The impact of ozone exposure, temperature and CO2 on the growth and yield of three spring wheat varieties

When assessing potentials for crop production under future climatic conditions, multiple environmental parameters need to be included. An increase in carbon dioxide [CO2], higher temperatures, and regional changes in tropospheric ozone [O-3] will influence the growth responses of existing crop species and varieties. Ozone is phytotoxic and a plant stressor at current concentrations, reducing yields worldwide, but possible interactions with changes in other abiotic factors have been considered very little. In this study, we have used eight combinations: two levels of temperature, two levels of [CO2], and three [O-3] exposure regimes to assess the impact of medium-to-high ozone concentrations (80-100 ppb) on wheat growth when other abiotic factors change. Two modern spring wheat varieties (KWS Bittern and Lennox) and a landrace variety (Lantvete) were grown to maturity in climate chambers. We examined plant performance during growth as development rate, rate of photosynthesis, stomatal conductance, water use, and at harvest as total aboveground dry matter and grain yield.

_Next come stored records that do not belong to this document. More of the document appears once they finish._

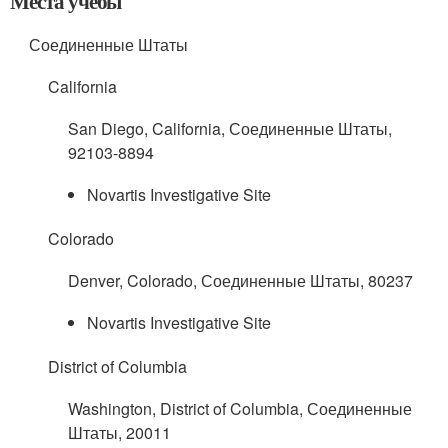
Места учебы
Соединенные Штаты
California
San Diego, California, Соединенные Штаты,
92103-8894
Novartis Investigative Site
Colorado
Denver, Colorado, Соединенные Штаты, 80237
Novartis Investigative Site
District of Columbia
Washington, District of Columbia, Соединенные
Штаты, 20011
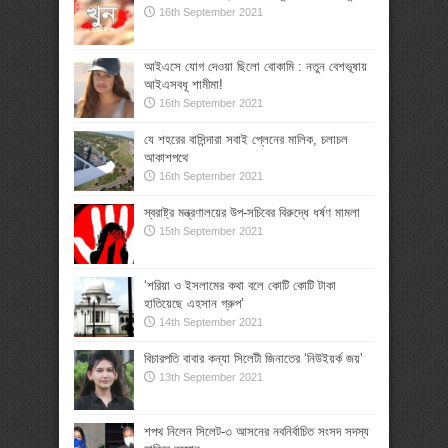
16th September 2021
আইএসে যোগ দেওয়া ছিলো বোকামি : নতুন বেশভূষায়
আইএসবধূ শামীমা!
16th September 2021
যে শহরের বাসিন্দারা সবাই প্লেনের মালিক, চলাচল
আকাশপথে
16th September 2021
স্বরাষ্ট্র মন্ত্রণালয়ের উপ-সচিবের বিরুদ্ধে ধর্ষণ মামলা
15th September 2021
‘শরিয়া ও ইসলামের কথা বলে কোটি কোটি টাকা
হাতিয়েছে এহসান গ্রুপ’
14th September 2021
বিচারপতি বাবার কন্যা সিলেটী জিনাতের ‘নিউইয়র্ক জয়’
13th September 2021
শপথ নিলেন সিলেট-৩ আসনের নবনির্বাচিত সংসদ সদস্য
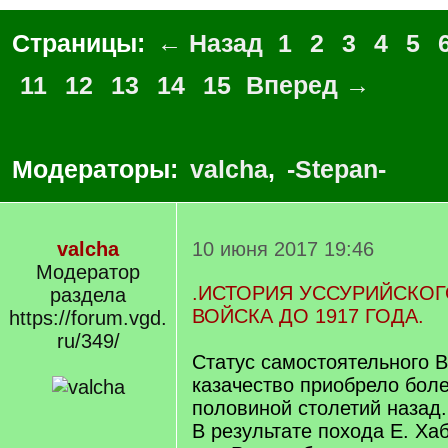
Страницы:
← Назад
1
2
3
4
5
11
12
13
14
15
Вперед →
Модераторы:
valcha
,
-Stepan-
valcha
10 июня 2017 19:46
Модератор
.ИСТОРИЯ УССУРИЙСКОГ
раздела
ВОЙСКА ДО 1917 ГОДА.
https://forum.vgd.
ru/349/
Статус самостоятельного В
казачество приобрело боле
половиной столетий назад.
В результате похода Е. Ха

All three varieties lost yield in all treatments compared to the ambient treatment that had the following settings: Lowest temperature, ambient [CO2], and very low [O-3]. For episodic ozone exposure in the ambient or high [CO2] and high-level temperature treatment, the yield losses were 18 and 25%, respectively, for KWS Bittern; 44 and 34% for Lennox; and 16 and 37% for Lantvete. The yields of the modern varieties are significantly higher than the landrace variety in two out of eight treatments, although they are higher by weight in seven of the eight treatments. The landrace variety's fraction loss from its highest grain yield in the ambient treatment to the high-[CO2]-and high-level-temperature-treatments was smaller than the modern varieties', showing a comparably higher degree of plasticity of performance. Current crop varieties might be more sensitive to ozone than older varieties, emphasizing the need of future breeding programs to expand the gene pool to provide more climate robust crops.